Representations have been made since the passing of the Act that manufacturers of ships' biscuits in Liverpool have been affected adversely by the limitation of the drawback provisions, and it is affirmed that, in particular, the trade with West Africa has been adversely affected. That, of course, is a pure question of fact. We must ascertain what the exports of this cabin bread amount to, the countries to which those exports are consigned, and find out whether, in point of fact, that trade has been reduced or has increased, and, if it has been reduced, whether it is due to foreign competition or not. It will be appreciated at once that to alter the definition of flour in respect of which a drawback of a quota payment could be obtained might open a floodgate of exemptions to all produce of manufactured flour, and I was not surprised to find in the proposal brought forward by the hon. Member with such charm this afternoon, that the definition of what is to be cabin bread was to be left to my right hon. Friend the Minister of Agriculture. I am not sure, when the promoters of the Measure themselves find a little difficulty 1211 about selecting a definition, that it does not mean it is extremely difficult. First, one has to distinguish cabin bread from ordinary bread, and if you call cabin bread a type of biscuit, you have to distinguish the cabin bread from an ordinary biscuit as well, and there is very considerable administrative difficulty about finding a definition which would admit the point of view for which the hon. Member asks, and not admit a great deal else besides.

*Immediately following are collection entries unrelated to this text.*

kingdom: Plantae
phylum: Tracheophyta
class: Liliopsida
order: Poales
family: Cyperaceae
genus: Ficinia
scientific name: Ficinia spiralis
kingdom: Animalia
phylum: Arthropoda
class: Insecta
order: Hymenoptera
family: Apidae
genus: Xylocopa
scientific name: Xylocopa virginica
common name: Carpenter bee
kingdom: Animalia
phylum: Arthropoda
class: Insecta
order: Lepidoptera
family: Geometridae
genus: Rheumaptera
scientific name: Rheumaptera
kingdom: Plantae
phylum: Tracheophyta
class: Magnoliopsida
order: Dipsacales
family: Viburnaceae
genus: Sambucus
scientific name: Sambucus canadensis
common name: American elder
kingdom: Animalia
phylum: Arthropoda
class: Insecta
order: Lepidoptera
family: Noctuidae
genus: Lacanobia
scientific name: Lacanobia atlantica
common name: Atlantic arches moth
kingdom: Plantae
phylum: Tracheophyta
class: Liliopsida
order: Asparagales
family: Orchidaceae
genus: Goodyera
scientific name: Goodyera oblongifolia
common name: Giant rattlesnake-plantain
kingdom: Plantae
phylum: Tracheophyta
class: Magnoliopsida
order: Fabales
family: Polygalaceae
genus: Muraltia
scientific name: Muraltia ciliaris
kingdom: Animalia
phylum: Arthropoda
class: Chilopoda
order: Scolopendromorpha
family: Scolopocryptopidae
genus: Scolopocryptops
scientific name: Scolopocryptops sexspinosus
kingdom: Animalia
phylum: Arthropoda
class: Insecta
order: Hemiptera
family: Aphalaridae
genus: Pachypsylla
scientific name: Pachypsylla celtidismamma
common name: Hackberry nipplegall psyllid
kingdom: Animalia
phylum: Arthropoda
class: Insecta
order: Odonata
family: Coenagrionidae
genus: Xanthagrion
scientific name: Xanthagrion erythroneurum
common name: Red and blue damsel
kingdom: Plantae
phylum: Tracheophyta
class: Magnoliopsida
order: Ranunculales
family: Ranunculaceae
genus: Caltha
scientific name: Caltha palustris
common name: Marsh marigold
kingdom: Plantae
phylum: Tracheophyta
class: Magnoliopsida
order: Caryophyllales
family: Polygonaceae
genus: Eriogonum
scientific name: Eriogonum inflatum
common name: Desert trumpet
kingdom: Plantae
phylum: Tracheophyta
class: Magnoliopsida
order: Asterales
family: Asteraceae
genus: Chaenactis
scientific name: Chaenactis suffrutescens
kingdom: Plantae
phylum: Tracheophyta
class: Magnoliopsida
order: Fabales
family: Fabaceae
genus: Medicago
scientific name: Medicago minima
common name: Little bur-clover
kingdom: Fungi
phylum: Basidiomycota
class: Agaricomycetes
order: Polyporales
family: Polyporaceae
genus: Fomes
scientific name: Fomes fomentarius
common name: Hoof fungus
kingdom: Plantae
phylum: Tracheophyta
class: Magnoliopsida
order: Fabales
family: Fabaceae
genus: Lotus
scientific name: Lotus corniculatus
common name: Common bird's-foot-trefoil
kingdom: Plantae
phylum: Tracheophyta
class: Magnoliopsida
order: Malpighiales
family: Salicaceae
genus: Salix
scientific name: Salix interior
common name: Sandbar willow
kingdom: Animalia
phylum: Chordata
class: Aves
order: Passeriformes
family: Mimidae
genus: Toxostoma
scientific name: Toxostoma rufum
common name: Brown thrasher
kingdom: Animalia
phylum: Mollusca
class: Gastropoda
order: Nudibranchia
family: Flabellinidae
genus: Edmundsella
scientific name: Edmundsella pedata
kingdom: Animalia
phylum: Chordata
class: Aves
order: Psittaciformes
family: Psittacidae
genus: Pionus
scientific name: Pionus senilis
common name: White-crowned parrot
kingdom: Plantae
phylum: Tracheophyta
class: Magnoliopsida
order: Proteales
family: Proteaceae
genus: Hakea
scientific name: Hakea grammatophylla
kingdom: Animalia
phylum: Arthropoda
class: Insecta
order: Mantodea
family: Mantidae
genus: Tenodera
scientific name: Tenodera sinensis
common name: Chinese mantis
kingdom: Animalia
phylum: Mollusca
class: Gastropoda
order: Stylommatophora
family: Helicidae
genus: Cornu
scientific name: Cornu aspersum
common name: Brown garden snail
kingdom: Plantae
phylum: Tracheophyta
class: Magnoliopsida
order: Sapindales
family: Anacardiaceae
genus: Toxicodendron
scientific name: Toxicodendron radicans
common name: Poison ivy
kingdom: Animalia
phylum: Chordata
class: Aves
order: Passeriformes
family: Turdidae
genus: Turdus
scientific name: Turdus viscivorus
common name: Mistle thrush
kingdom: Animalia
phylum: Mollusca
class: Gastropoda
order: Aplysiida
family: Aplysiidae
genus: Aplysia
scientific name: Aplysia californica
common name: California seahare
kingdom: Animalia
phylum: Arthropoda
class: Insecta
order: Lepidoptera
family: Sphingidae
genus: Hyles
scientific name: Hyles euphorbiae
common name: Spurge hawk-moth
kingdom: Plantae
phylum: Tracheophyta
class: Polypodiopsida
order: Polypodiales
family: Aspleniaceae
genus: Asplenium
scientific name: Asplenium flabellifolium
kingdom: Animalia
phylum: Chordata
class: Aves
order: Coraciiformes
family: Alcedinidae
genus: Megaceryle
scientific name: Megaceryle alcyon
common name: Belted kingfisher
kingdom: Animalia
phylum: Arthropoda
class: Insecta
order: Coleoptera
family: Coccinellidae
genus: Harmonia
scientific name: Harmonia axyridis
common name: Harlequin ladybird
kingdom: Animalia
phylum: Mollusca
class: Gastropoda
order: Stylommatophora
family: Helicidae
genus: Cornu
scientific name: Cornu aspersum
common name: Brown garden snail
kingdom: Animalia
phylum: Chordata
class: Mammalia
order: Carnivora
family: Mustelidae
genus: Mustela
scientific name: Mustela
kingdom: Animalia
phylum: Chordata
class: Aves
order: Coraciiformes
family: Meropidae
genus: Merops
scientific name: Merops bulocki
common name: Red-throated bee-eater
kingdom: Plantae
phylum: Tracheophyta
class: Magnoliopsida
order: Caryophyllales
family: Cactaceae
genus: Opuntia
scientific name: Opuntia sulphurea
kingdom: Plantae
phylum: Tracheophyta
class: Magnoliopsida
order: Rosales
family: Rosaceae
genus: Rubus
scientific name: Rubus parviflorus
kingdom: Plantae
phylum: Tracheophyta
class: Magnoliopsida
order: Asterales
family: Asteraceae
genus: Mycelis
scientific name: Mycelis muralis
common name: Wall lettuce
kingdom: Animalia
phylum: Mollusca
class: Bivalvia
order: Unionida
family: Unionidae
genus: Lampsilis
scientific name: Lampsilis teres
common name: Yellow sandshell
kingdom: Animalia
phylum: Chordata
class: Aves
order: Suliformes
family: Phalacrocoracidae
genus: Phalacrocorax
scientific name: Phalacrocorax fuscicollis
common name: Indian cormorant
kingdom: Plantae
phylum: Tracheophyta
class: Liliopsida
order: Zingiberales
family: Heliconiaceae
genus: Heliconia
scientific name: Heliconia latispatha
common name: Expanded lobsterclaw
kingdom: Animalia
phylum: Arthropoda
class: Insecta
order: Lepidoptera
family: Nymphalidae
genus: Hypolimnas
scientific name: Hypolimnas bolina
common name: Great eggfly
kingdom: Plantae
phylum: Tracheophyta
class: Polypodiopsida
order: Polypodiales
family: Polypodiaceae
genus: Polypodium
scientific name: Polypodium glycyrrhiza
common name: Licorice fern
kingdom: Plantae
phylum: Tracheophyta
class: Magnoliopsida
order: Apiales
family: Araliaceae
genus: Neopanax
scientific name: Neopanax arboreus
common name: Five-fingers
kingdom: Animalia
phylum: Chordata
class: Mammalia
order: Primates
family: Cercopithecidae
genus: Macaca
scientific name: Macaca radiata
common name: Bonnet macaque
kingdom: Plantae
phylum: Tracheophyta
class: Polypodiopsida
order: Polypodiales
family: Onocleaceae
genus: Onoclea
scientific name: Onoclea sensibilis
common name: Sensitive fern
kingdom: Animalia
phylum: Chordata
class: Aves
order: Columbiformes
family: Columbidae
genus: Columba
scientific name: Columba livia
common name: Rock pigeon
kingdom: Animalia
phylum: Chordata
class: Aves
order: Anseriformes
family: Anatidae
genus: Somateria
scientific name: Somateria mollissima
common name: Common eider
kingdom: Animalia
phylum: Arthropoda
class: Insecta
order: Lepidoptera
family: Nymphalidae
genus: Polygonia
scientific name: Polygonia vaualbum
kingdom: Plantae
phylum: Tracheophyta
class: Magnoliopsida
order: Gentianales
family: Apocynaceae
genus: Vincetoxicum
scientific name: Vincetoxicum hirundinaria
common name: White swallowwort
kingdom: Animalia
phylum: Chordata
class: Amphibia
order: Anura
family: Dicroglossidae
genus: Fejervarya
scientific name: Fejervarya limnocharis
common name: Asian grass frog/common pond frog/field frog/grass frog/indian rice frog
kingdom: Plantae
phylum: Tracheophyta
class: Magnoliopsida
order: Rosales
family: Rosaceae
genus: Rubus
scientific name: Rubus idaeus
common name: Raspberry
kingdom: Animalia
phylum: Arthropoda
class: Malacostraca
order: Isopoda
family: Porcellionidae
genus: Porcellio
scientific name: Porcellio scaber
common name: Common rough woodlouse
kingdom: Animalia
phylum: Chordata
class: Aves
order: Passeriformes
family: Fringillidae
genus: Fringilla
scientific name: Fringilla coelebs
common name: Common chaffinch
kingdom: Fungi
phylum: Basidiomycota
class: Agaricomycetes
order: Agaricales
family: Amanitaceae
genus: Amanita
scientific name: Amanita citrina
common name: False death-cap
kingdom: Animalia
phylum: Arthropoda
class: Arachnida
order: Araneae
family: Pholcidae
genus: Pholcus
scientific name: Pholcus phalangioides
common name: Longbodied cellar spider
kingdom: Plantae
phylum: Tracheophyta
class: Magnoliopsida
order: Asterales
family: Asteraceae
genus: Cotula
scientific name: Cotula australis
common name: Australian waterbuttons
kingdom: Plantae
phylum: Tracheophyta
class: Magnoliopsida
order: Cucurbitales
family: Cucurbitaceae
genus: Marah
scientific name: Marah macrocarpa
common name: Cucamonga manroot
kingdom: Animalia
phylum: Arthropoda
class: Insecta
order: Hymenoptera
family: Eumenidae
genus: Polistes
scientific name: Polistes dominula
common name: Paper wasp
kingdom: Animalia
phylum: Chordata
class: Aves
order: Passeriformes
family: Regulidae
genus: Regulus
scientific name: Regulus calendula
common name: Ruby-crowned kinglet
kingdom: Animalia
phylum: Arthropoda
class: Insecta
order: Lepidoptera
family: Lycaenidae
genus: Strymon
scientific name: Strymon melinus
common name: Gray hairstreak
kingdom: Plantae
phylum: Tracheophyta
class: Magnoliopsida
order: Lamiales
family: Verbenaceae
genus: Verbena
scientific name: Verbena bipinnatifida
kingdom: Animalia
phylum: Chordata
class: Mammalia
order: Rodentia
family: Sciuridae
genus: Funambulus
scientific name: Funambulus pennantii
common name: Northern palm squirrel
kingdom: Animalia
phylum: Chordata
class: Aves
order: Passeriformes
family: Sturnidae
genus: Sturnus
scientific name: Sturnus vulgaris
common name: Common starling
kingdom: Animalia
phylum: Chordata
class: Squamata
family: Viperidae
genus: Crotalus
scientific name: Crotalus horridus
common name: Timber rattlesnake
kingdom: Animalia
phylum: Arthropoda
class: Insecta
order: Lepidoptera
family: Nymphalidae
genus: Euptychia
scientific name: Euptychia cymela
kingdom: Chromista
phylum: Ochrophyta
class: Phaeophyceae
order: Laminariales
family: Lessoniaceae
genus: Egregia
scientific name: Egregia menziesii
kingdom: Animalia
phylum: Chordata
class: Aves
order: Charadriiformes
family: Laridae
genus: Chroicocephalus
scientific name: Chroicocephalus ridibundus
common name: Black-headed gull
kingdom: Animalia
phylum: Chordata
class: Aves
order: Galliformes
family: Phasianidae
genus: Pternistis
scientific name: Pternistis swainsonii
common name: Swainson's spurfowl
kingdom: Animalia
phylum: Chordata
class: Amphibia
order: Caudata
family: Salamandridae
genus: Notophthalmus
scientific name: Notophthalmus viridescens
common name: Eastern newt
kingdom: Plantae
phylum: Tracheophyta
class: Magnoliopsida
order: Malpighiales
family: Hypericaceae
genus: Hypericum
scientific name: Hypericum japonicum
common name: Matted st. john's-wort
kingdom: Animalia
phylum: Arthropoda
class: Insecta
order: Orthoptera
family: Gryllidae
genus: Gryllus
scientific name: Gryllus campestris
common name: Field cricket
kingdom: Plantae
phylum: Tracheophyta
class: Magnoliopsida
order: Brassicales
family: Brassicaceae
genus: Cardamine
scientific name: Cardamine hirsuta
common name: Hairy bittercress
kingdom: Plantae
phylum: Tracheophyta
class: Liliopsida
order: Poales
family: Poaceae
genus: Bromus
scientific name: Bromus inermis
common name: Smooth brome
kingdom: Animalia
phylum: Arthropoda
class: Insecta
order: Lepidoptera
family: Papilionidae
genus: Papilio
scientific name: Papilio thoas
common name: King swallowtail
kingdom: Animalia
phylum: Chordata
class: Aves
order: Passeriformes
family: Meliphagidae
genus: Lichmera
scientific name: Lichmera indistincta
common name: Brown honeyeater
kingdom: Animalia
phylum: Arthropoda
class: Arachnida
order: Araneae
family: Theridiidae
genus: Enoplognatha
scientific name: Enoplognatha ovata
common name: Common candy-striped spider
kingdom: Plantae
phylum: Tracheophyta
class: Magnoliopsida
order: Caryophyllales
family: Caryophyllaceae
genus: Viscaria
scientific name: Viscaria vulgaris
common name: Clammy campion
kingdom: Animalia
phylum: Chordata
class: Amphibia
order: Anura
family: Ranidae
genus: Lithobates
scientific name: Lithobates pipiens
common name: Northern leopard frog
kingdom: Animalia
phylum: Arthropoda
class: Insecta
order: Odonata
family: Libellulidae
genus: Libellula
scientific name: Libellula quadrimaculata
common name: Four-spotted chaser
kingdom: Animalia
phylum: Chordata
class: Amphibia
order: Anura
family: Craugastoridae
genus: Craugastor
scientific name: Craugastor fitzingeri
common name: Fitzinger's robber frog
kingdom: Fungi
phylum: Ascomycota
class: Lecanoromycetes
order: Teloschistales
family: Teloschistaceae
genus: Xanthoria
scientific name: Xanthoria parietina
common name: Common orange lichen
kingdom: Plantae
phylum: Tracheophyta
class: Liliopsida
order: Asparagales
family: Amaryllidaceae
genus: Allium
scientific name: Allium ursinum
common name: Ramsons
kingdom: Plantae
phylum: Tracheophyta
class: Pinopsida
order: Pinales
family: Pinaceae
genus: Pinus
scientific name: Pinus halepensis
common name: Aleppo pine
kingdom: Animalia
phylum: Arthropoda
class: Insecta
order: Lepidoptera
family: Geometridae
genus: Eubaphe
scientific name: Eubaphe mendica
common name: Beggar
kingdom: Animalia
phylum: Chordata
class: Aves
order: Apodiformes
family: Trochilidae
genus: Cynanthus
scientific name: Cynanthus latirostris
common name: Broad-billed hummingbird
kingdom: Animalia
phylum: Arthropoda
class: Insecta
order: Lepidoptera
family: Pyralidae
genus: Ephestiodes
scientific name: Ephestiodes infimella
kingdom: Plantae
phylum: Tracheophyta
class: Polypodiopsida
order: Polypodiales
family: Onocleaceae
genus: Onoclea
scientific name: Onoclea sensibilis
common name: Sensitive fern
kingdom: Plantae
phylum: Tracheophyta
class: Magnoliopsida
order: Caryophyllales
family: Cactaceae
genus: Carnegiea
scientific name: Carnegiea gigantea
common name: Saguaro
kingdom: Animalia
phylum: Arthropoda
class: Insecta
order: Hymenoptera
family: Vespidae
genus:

The West African natives, who sometimes have strange likings, have developed a liking for this cabin bread, and that, of course, is the reason for the Bill being brought in, but the information at the disposal of the Ministry of Agriculture rather tends to show that the import of foreign Chips' biscuits into the colonies has not increased at the expense of the British exporter. That is a matter of fact to which the promoters of the Measure will no doubt direct attention. The attitude of the Government must be that the case for special treatment of this particular trade has not been made out, 1212 but that the Government have no wish to oppose the Second Reading, though no undertaking can be given that facilities can be provided. With regard to the points mentioned by the hon. and gallant Member for Louth (Lieut.-Colonel Heneage), the total sum in dispute is approximately £1,000, so that the making up of the quota payments from other sources need not unduly disturb him.
§ Question put, and agreed to.
§ Bill read a Second time, and committed to a Standing Committee.
§ The remaining Orders were read, and postponed.
§ Whereupon Mr. SPEAKER adjourned the House, without Question put, pursuant to Standing Order No. 3.
§ Adjourned at Twenty-two Minutes after Two o'Clock, until Monday next, 5th December.